My fifth observation is that young earth varieties of creationism fail to provide convincing answers to the complexities of scientific data from a range of disciplines. Everywhere you look, the data points towards an old earth, with life forms coming and going in an amazing variety. Those who hold to this group of interpretations seem to believe that those who hold evolutionary views essentially reject the idea that God did it. This is a serious misrepresentation of the position. For example, one way of understanding the creative process is that, in the most minute changes of molecular chemistry, God did it. For example, the fusion of two chromosomes -- reducing the 48 in apes to the 46 in humans -- is one of the mechanisms by which we are differentiated from apes. Analysis of the structure of the DNA reveals that a fusion has taken place. Is there any reason to suggest that this is not the work of God? Some of the anti-evolutionary views circulating these days verge on the heresy of deism: the view that God started everything going and either left it to its own devices or only gives it all a push every now and then.

My sixth observation is that what can broadly be described as theistic evolutionary theories have difficulty in accounting for death and decay before the Fall. They may, themselves, also fall prey to a kind of deism of their own if they fail to recognise the tiny steps by which change occurs.

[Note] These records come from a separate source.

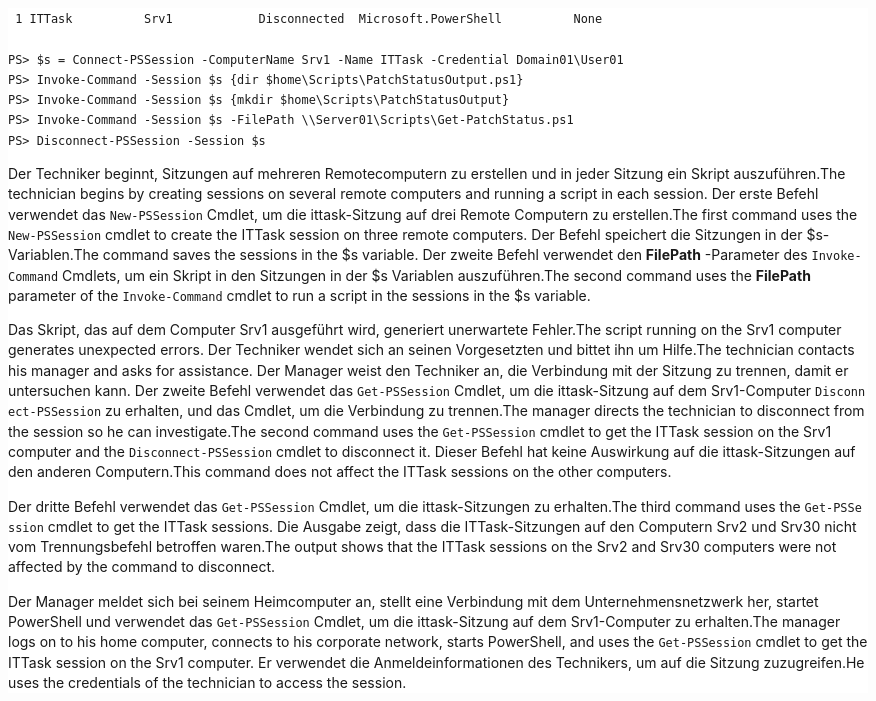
 ```
 1 ITTask          Srv1            Disconnected  Microsoft.PowerShell          None

PS> $s = Connect-PSSession -ComputerName Srv1 -Name ITTask -Credential Domain01\User01
PS> Invoke-Command -Session $s {dir $home\Scripts\PatchStatusOutput.ps1}
PS> Invoke-Command -Session $s {mkdir $home\Scripts\PatchStatusOutput}
PS> Invoke-Command -Session $s -FilePath \\Server01\Scripts\Get-PatchStatus.ps1
PS> Disconnect-PSSession -Session $s
```

<span data-ttu-id="de197-142">Der Techniker beginnt, Sitzungen auf mehreren Remotecomputern zu erstellen und in jeder Sitzung ein Skript auszuführen.</span><span class="sxs-lookup"><span data-stu-id="de197-142">The technician begins by creating sessions on several remote computers and running a script in each session.</span></span> <span data-ttu-id="de197-143">Der erste Befehl verwendet das `New-PSSession` Cmdlet, um die ittask-Sitzung auf drei Remote Computern zu erstellen.</span><span class="sxs-lookup"><span data-stu-id="de197-143">The first command uses the `New-PSSession` cmdlet to create the ITTask session on three remote computers.</span></span> <span data-ttu-id="de197-144">Der Befehl speichert die Sitzungen in der $s-Variablen.</span><span class="sxs-lookup"><span data-stu-id="de197-144">The command saves the sessions in the $s variable.</span></span> <span data-ttu-id="de197-145">Der zweite Befehl verwendet den **FilePath** -Parameter des `Invoke-Command` Cmdlets, um ein Skript in den Sitzungen in der $s Variablen auszuführen.</span><span class="sxs-lookup"><span data-stu-id="de197-145">The second command uses the **FilePath** parameter of the `Invoke-Command` cmdlet to run a script in the sessions in the $s variable.</span></span>

<span data-ttu-id="de197-146">Das Skript, das auf dem Computer Srv1 ausgeführt wird, generiert unerwartete Fehler.</span><span class="sxs-lookup"><span data-stu-id="de197-146">The script running on the Srv1 computer generates unexpected errors.</span></span> <span data-ttu-id="de197-147">Der Techniker wendet sich an seinen Vorgesetzten und bittet ihn um Hilfe.</span><span class="sxs-lookup"><span data-stu-id="de197-147">The technician contacts his manager and asks for assistance.</span></span> <span data-ttu-id="de197-148">Der Manager weist den Techniker an, die Verbindung mit der Sitzung zu trennen, damit er untersuchen kann. Der zweite Befehl verwendet das `Get-PSSession` Cmdlet, um die ittask-Sitzung auf dem Srv1-Computer `Disconnect-PSSession` zu erhalten, und das Cmdlet, um die Verbindung zu trennen.</span><span class="sxs-lookup"><span data-stu-id="de197-148">The manager directs the technician to disconnect from the session so he can investigate.The second command uses the `Get-PSSession` cmdlet to get the ITTask session on the Srv1 computer and the `Disconnect-PSSession` cmdlet to disconnect it.</span></span> <span data-ttu-id="de197-149">Dieser Befehl hat keine Auswirkung auf die ittask-Sitzungen auf den anderen Computern.</span><span class="sxs-lookup"><span data-stu-id="de197-149">This command does not affect the ITTask sessions on the other computers.</span></span>

<span data-ttu-id="de197-150">Der dritte Befehl verwendet das `Get-PSSession` Cmdlet, um die ittask-Sitzungen zu erhalten.</span><span class="sxs-lookup"><span data-stu-id="de197-150">The third command uses the `Get-PSSession` cmdlet to get the ITTask sessions.</span></span> <span data-ttu-id="de197-151">Die Ausgabe zeigt, dass die ITTask-Sitzungen auf den Computern Srv2 und Srv30 nicht vom Trennungsbefehl betroffen waren.</span><span class="sxs-lookup"><span data-stu-id="de197-151">The output shows that the ITTask sessions on the Srv2 and Srv30 computers were not affected by the command to disconnect.</span></span>

<span data-ttu-id="de197-152">Der Manager meldet sich bei seinem Heimcomputer an, stellt eine Verbindung mit dem Unternehmensnetzwerk her, startet PowerShell und verwendet das `Get-PSSession` Cmdlet, um die ittask-Sitzung auf dem Srv1-Computer zu erhalten.</span><span class="sxs-lookup"><span data-stu-id="de197-152">The manager logs on to his home computer, connects to his corporate network, starts PowerShell, and uses the `Get-PSSession` cmdlet to get the ITTask session on the Srv1 computer.</span></span> <span data-ttu-id="de197-153">Er verwendet die Anmeldeinformationen des Technikers, um auf die Sitzung zuzugreifen.</span><span class="sxs-lookup"><span data-stu-id="de197-153">He uses the credentials of the technician to access the session.</span></span>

My seventh observation is that "Intelligent Design" is not answer to the science-v-religion debate. Because it relies on the idea of a Designer, it ultimately falls foul of the same problem noted under my third observation, that an observable divine Designer would be less than God. It is entirely appropriate for people from a theological or philosophical perspective to seek evidence of design in the creation and feed that evidence into an understanding of God, but it is not a question which science should consider or is capable of considering.

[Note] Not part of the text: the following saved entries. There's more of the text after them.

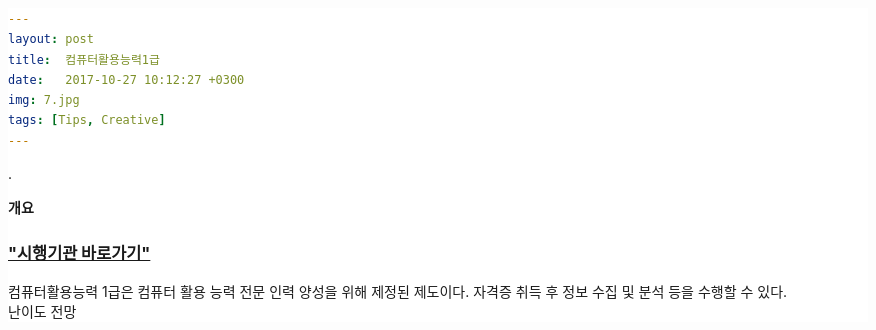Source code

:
 ```yaml
---
layout: post
title:  컴퓨터활용능력1급
date:   2017-10-27 10:12:27 +0300
img: 7.jpg
tags: [Tips, Creative]
---
```

.
<section class="flBox"><div><div class="summary"><div class="title_text check"><div class="jn_sTxt"><strong>개요</strong></div> <div class="jn_shortBtn">  <a href="http://license.korcham.net/" target="_blank"><h3>"시행기관 바로가기"</h3></a></div></div> <div class="cont">
          컴퓨터활용능력 1급은 컴퓨터 활용 능력 전문 인력 양성을 위해 제정된 제도이다. 자격증 취득 후 정보 수집 및 분석 등을 수행할 수 있다.
        </div> <!----></div> <section class="rateBox"><span class="inner"><span class="text">난이도</span> <span class="starBox"><em style="width:70%;"></em></span></span> <span class="inner"><span class="text">전망</span> <span class="starBox"><em style="width:80%;"></em></span></span></section>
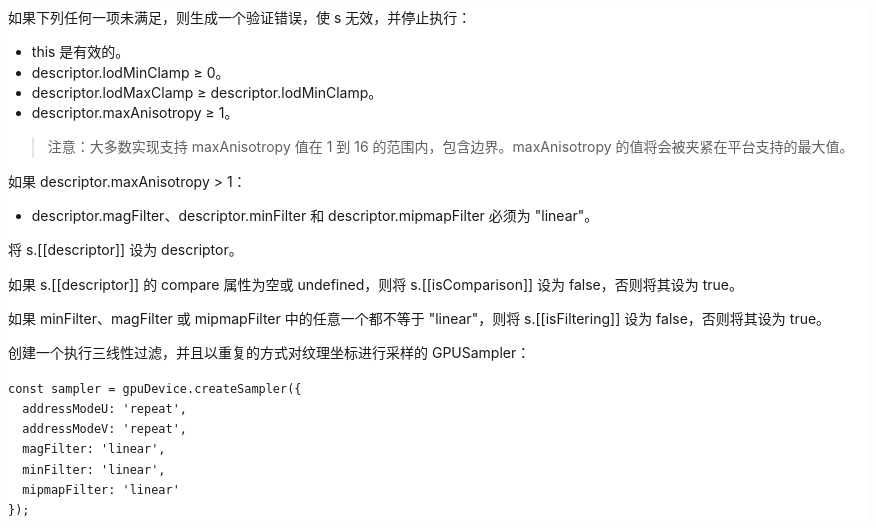 如果下列任何一项未满足，则生成一个验证错误，使 s 无效，并停止执行：

* this 是有效的。
* descriptor.lodMinClamp ≥ 0。
* descriptor.lodMaxClamp ≥ descriptor.lodMinClamp。
* descriptor.maxAnisotropy ≥ 1。

> 注意：大多数实现支持 maxAnisotropy 值在 1 到 16 的范围内，包含边界。maxAnisotropy 的值将会被夹紧在平台支持的最大值。

如果 descriptor.maxAnisotropy > 1：

* descriptor.magFilter、descriptor.minFilter 和 descriptor.mipmapFilter 必须为 "linear"。

将 s.[[descriptor]] 设为 descriptor。

如果 s.[[descriptor]] 的 compare 属性为空或 undefined，则将 s.[[isComparison]] 设为 false，否则将其设为 true。

如果 minFilter、magFilter 或 mipmapFilter 中的任意一个都不等于 "linear"，则将 s.[[isFiltering]] 设为 false，否则将其设为 true。

创建一个执行三线性过滤，并且以重复的方式对纹理坐标进行采样的 GPUSampler：

```
const sampler = gpuDevice.createSampler({
  addressModeU: 'repeat',
  addressModeV: 'repeat',
  magFilter: 'linear',
  minFilter: 'linear',
  mipmapFilter: 'linear'
});
```







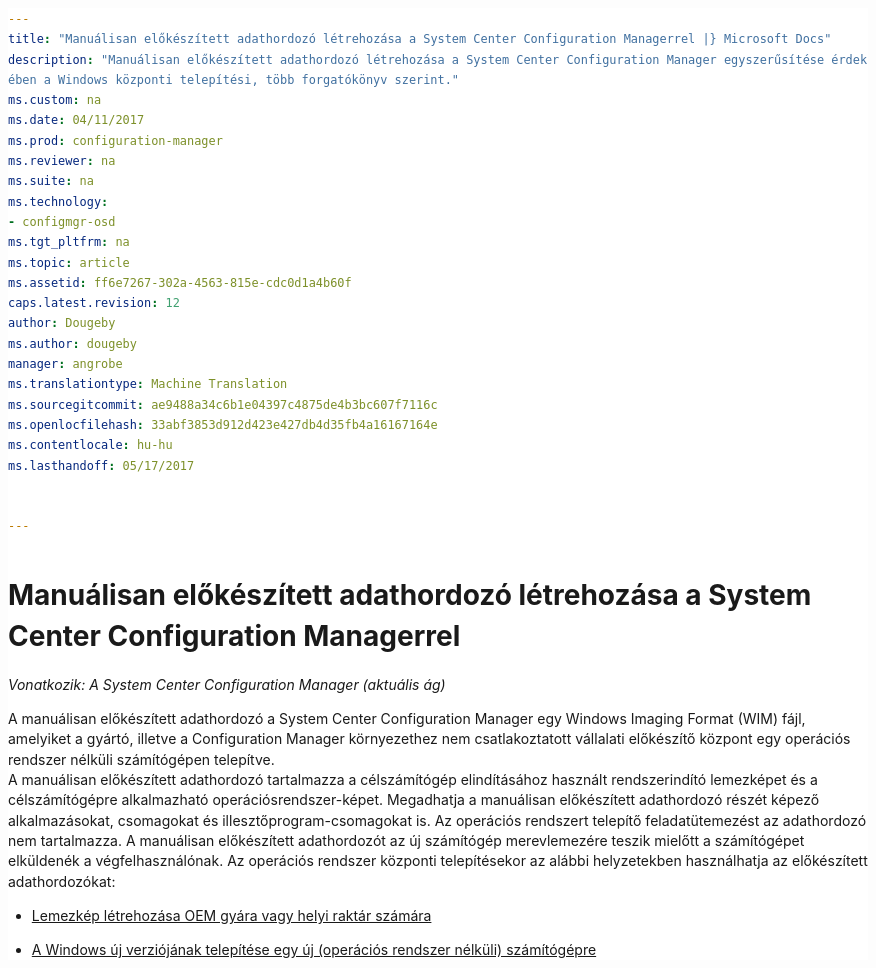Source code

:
 ```yaml
---
title: "Manuálisan előkészített adathordozó létrehozása a System Center Configuration Managerrel |} Microsoft Docs"
description: "Manuálisan előkészített adathordozó létrehozása a System Center Configuration Manager egyszerűsítése érdekében a Windows központi telepítési, több forgatókönyv szerint."
ms.custom: na
ms.date: 04/11/2017
ms.prod: configuration-manager
ms.reviewer: na
ms.suite: na
ms.technology:
- configmgr-osd
ms.tgt_pltfrm: na
ms.topic: article
ms.assetid: ff6e7267-302a-4563-815e-cdc0d1a4b60f
caps.latest.revision: 12
author: Dougeby
ms.author: dougeby
manager: angrobe
ms.translationtype: Machine Translation
ms.sourcegitcommit: ae9488a34c6b1e04397c4875de4b3bc607f7116c
ms.openlocfilehash: 33abf3853d912d423e427db4d35fb4a16167164e
ms.contentlocale: hu-hu
ms.lasthandoff: 05/17/2017


---
```

# <a name="create-prestaged-media-with-system-center-configuration-manager"></a>Manuálisan előkészített adathordozó létrehozása a System Center Configuration Managerrel

*Vonatkozik: A System Center Configuration Manager (aktuális ág)*

A manuálisan előkészített adathordozó a System Center Configuration Manager egy Windows Imaging Format (WIM) fájl, amelyiket a gyártó, illetve a Configuration Manager környezethez nem csatlakoztatott vállalati előkészítő központ egy operációs rendszer nélküli számítógépen telepítve.  
A manuálisan előkészített adathordozó tartalmazza a célszámítógép elindításához használt rendszerindító lemezképet és a célszámítógépre alkalmazható operációsrendszer-képet. Megadhatja a manuálisan előkészített adathordozó részét képező alkalmazásokat, csomagokat és illesztőprogram-csomagokat is. Az operációs rendszert telepítő feladatütemezést az adathordozó nem tartalmazza. A manuálisan előkészített adathordozót az új számítógép merevlemezére teszik mielőtt a számítógépet elküldenék a végfelhasználónak. Az operációs rendszer központi telepítésekor az alábbi helyzetekben használhatja az előkészített adathordozókat:  

-   [Lemezkép létrehozása OEM gyára vagy helyi raktár számára](../../osd/deploy-use/create-an-image-for-an-oem-in-factory-or-a-local-depot.md)  

-   [A Windows új verziójának telepítése egy új (operációs rendszer nélküli) számítógépre](install-new-windows-version-new-computer-bare-metal.md)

My eighth observation is that vocal minorities on the various sides of the debate seem more interested in gaining power and sole recognition than they are in exploring questions of truth. They are often led by people with limited theological or scientific credentials (some with limited credentials in both fields) who are happy even to threaten and bully those with whom they disagree in the hope of obtaining capitulation and agreement. That is a far from Christian approach and should be resisted.

My ninth observation is that strident argument on these topics unnecessarily obstructs communication of the gospel with people of a scientific bent. Ultimately, we want them to trust in Christ. How they end up thinking about creation is very far down the line. The current heat of argument serves to drive them away and harden them against the Lord who died for them, and God will not hold us guiltless.

Personally, I suspect that Bernard Ramm is on the right track, but I am concerned that the good news of a God who created us, who loves us and who sent his son for us sould be recognised as far more important than working out an integration of Genesis with scientific creation theories.


The one position I do reject is Scofield's, though I respect his effort to relate science and the Bible. There is no evidence at all in the Bible for a dinosaur-destroying cataclysm and recreation between Gen 1:1 and Gen 1:2.